Required work: Transcribe word for word the lines of the records between the line holding "Arbeitsschritte." and the line holding "Oft entstehen mehrere", inclusive.

»»

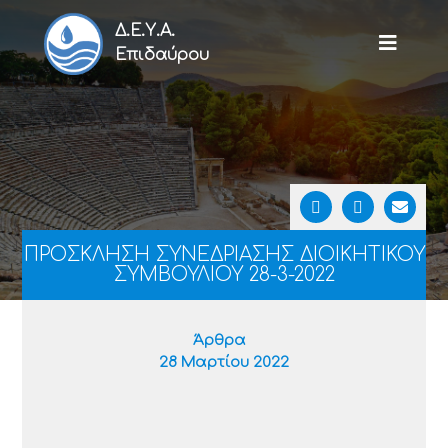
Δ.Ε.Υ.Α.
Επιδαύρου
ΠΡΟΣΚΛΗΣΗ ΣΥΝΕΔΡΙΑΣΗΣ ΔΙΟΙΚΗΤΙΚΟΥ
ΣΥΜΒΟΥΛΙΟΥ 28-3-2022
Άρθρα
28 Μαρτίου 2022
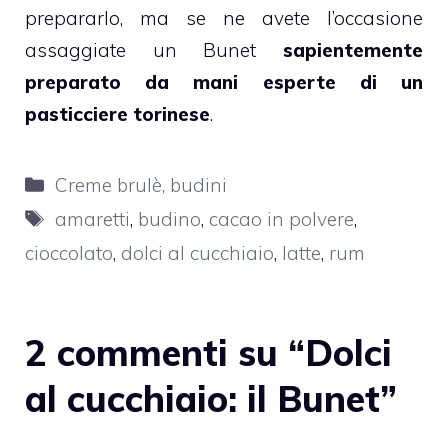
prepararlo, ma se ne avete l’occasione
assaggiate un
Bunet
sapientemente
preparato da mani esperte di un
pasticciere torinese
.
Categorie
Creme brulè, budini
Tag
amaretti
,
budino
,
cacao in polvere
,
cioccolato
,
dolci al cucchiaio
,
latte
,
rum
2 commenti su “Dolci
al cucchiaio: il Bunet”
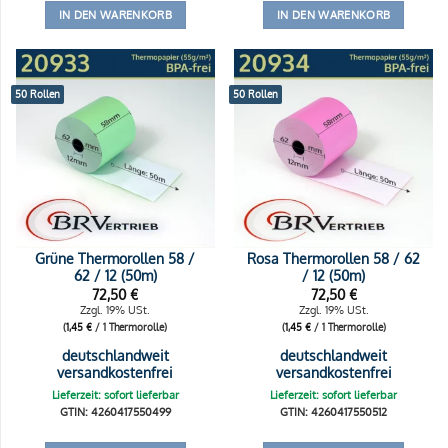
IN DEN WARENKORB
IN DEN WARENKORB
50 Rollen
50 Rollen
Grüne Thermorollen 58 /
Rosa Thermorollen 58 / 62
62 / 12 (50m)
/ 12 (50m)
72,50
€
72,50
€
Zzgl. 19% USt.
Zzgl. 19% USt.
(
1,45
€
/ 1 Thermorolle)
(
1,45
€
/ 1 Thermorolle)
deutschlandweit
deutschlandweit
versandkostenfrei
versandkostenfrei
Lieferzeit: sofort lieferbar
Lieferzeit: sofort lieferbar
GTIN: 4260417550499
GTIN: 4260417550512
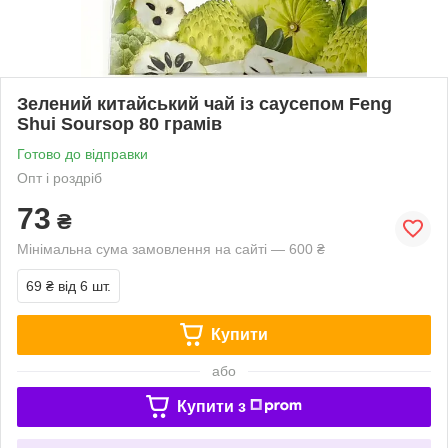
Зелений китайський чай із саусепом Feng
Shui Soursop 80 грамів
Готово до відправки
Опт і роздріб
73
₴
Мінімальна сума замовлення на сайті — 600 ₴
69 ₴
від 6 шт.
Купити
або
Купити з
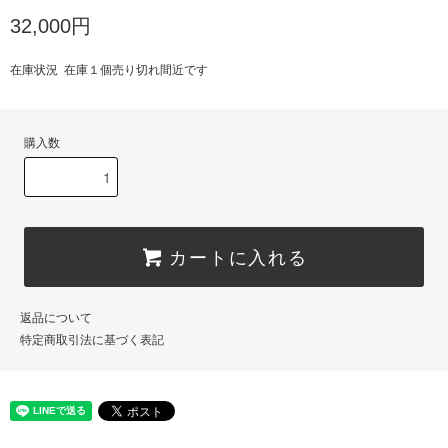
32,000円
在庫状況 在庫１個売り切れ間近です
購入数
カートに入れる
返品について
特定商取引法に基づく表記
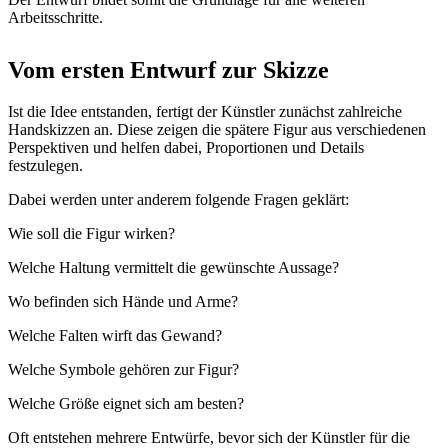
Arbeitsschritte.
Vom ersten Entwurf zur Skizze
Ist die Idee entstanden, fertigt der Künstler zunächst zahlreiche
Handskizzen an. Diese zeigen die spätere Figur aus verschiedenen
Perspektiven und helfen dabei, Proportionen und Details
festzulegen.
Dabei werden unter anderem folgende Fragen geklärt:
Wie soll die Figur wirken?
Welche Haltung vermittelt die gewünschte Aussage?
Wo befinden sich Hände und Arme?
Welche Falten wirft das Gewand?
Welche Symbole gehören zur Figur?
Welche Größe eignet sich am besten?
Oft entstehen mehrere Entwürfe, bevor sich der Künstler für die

««
»»

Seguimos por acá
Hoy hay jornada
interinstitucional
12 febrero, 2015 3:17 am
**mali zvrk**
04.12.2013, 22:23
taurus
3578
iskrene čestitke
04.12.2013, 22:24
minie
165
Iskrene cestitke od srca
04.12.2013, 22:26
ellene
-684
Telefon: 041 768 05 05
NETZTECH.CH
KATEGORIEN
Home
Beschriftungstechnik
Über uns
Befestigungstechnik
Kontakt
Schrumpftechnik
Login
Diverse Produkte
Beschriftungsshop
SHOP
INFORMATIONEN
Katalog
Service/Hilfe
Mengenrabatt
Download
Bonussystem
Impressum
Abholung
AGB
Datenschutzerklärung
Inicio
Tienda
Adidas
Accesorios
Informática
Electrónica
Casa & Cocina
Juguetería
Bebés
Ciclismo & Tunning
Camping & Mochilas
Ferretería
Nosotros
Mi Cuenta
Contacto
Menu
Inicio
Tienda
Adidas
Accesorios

««
»»

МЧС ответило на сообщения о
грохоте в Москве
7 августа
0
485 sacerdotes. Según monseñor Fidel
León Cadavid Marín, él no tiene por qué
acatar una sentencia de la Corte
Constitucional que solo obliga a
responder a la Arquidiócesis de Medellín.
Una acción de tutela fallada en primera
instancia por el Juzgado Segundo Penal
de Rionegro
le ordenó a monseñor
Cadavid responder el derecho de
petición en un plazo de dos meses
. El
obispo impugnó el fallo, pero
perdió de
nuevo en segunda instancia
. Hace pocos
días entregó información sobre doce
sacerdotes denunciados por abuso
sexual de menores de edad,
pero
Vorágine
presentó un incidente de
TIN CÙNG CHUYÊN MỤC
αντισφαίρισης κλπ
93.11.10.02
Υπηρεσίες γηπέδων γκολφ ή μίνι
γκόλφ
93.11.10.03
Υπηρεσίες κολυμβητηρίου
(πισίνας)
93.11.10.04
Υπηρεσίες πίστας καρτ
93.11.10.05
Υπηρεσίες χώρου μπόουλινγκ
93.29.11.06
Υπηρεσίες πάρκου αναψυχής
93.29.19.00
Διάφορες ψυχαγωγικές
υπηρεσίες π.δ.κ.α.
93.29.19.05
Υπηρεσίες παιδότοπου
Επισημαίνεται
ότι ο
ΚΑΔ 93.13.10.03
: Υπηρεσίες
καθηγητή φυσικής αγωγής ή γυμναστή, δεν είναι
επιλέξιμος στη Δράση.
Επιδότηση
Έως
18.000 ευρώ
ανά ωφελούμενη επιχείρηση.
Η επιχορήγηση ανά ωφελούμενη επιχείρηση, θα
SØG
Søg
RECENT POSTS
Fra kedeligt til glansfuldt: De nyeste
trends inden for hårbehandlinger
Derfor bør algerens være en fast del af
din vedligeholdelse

««

Written solution:
Arbeitsschritte.
Vom ersten Entwurf zur Skizze
Ist die Idee entstanden, fertigt der Künstler zunächst zahlreiche
Handskizzen an. Diese zeigen die spätere Figur aus verschiedenen
Perspektiven und helfen dabei, Proportionen und Details
festzulegen.
Dabei werden unter anderem folgende Fragen geklärt:
Wie soll die Figur wirken?
Welche Haltung vermittelt die gewünschte Aussage?
Wo befinden sich Hände und Arme?
Welche Falten wirft das Gewand?
Welche Symbole gehören zur Figur?
Welche Größe eignet sich am besten?
Oft entstehen mehrere Entwürfe, bevor sich der Künstler für die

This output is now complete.